In Roomy, our primary focus is on real-time community messaging. Users of real-time chat apps don't typically have such a flexible notion of temporality, that they would accept that a message sent mid-conversation yesterday, that happened to be sent on a device that suddenly went offline until today, really belongs in the middle of yesterday's conversation. If nobody else saw it then, it's arguable that in some sense it didn't really happen then, from the perspective of the community. We still want to support offline use of the app, and personally I still really hope to see wider support for peer-to-peer networking, but we've accepted that in general for normal app usage, it's ok for the server to be the authority of what happened and when.
Event-sourced XRPC ops
In Roomy, a space is where a community keeps all its communal activities, and a client arrives at the current state of a space by applying the log of events in a Leaf stream from the first to the most recent. By 'applying', I mean that each of these events maps to a set of SQL statements, which can be run on a local SQLite db to (more-or-less) deterministically arrive at a consistent final state.
We have been iterating on NSIDs for these Roomy events for a while, but recently we decided to more explicitly work towards publishing schemas for these events as ATProto Lexicons. In doing so, we realised that our stream had been mixing and matching notions of ATProto 'records' (which live on the PDS) and XRPC 'procedures' (which are methods altering data enacted by the PDS or by an AppView). If we take a step back and think about what's going on conceptually from the user's perspective, all of these events are more like the latter. The difference here is that the primary subject of these XRPC operations is a local DB on the user's device, rather than something like a PDS which is responsible for serving the current state of any given record, as seen at the head of the chain of commits to the user's data repo.
That said, Leaf is actually very flexible in that it also supports materialisation of events to produce the current state on the server. Could Leaf implement PDS XRPC methods and materialise the current state of any given data to serve as ATProto records? If that were possible, would it help us interoperate with any of these other emerging projects focused on community data on ATProto?
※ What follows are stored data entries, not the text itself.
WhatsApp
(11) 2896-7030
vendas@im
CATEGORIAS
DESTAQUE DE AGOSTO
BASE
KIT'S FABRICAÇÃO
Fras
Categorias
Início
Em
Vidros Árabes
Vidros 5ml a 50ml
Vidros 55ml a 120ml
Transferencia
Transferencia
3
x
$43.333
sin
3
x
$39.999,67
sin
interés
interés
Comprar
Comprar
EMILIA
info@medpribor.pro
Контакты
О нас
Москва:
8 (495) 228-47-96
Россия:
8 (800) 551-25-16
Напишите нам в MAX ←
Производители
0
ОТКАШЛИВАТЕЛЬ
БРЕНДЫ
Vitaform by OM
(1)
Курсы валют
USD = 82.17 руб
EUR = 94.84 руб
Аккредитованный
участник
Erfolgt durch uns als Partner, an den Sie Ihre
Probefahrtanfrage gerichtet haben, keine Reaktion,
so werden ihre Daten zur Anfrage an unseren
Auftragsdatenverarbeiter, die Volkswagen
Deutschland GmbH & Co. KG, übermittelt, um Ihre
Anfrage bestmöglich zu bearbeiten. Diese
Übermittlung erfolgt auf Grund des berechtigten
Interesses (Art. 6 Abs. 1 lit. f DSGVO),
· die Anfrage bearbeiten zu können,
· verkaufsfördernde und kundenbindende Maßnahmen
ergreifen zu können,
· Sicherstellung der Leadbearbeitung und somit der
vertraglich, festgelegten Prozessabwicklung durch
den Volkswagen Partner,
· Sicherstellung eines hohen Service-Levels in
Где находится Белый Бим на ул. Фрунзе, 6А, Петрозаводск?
Another, perhaps more ATProto-y approach we've discussed is, rather than thinking of the source of truth for the log of events as a single stream on a Leaf database, we think of a stream as a feed, that listens to the firehose for users posting event records to their PDS, and then aggregates these into a stream.
Our primary focus right now is getting Roomy and Leaf working on our own terms, but I wanted to share how our thinking is evolving in case it's useful to the broader community as we are ideating towards convergence on solutions to group data, and to express our strong desire to participate more deeply in these conversations as we find our footing.